I happen to be in a depressive cycle as I write this, which is why I started a blog and then let it sit for a few weeks with no follow up. It doesn’t just effect my blog writing; it effects every fiber of my creative being. Really. How can I create when all I feel like doing is sitting in a darkened room staring at the walls? No, it’s not really that bad but I do spend an inordinate amount of time staring at a computer screen with nothing productive to show for it.
Sometimes, I can pull myself up and out of the cycle by doing little scribble art cards or writing in my journal or coming up with new recipes. But lately I can’t seem to do any of those. So, you can imagine how surprised I was to wake up two mornings ago with words floating in my mind. I couldn’t make sense of them and, frustrated, I got out of bed and showered.
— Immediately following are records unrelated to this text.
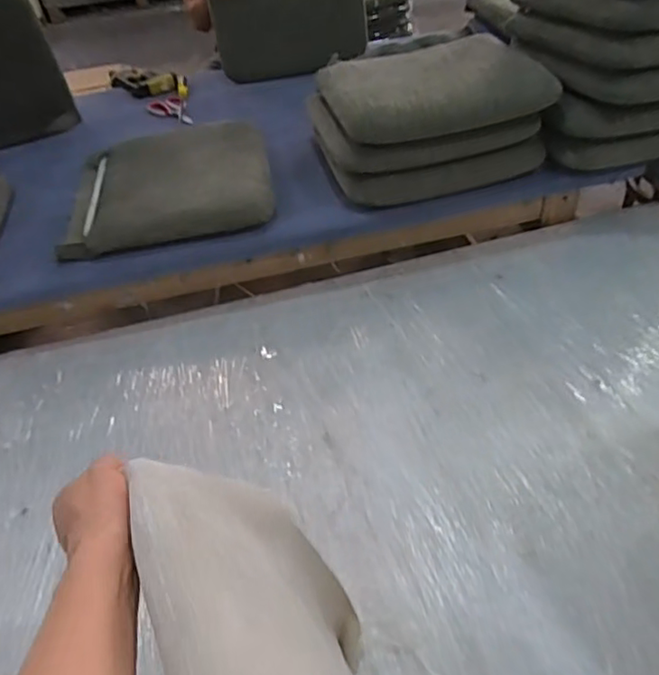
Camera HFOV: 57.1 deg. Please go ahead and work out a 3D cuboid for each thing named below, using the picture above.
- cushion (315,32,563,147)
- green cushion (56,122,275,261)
[{"bbox_3d":[0.213,-0.540,1.284,0.445,0.077,0.329,-9,45,-3],"label":"cushion"},{"bbox_3d":[-0.360,-0.360,1.364,0.448,0.089,0.419,-9,45,-2],"label":"green cushion"}]

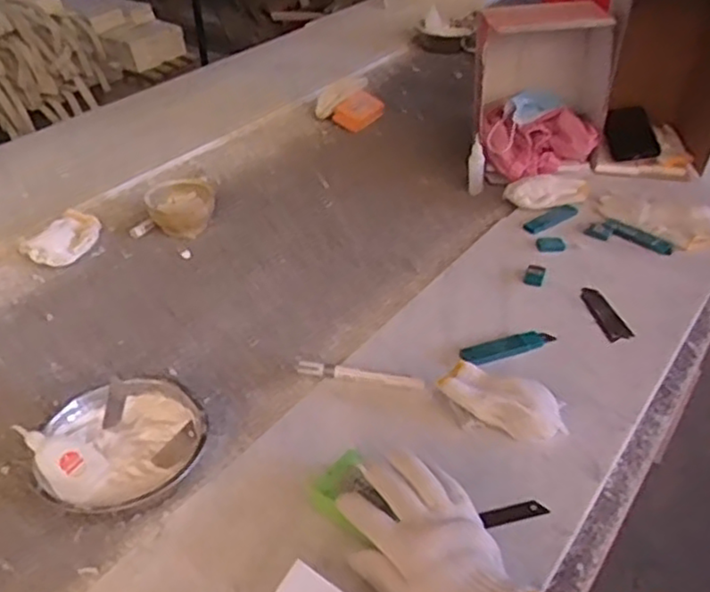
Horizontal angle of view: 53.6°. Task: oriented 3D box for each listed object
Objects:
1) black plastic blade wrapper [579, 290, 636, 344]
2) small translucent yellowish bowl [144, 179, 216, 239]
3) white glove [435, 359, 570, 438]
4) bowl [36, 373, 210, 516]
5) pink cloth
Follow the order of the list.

As I was showering I realized that the words were speaking to me about how it feels to be depressed. I sat down with a pen in hand and quickly wrote a short poem, something I’ve been unable to do in months.
Without A Poem
Words crow salutations to the sun,
their black wings beating in my soul.
I cannot make sense of them.
Their sounds swirl in airless skies,
spewing nonsense onto my skin.
I sleep again
without a poem to sing me alive.
Yes, it sounds despairing, that poem. But those words came from my creative spirit which is still there, alive, under the dullness of depression. And that little poem brings me hope much like Emily Dickinson wrote more than a hundred years before me: “Hope is the thing with feathers / That perches in the soul, / And sings the tune without the words, / And never stops at all. . .”
I guess the moral of the story is to listen to yourself. Even when you are too sad, depressed, stressed, busy, or angry to create, your inner creative spirit will let itself be known to you by the fluttering of hope’s wings and a wordless tune.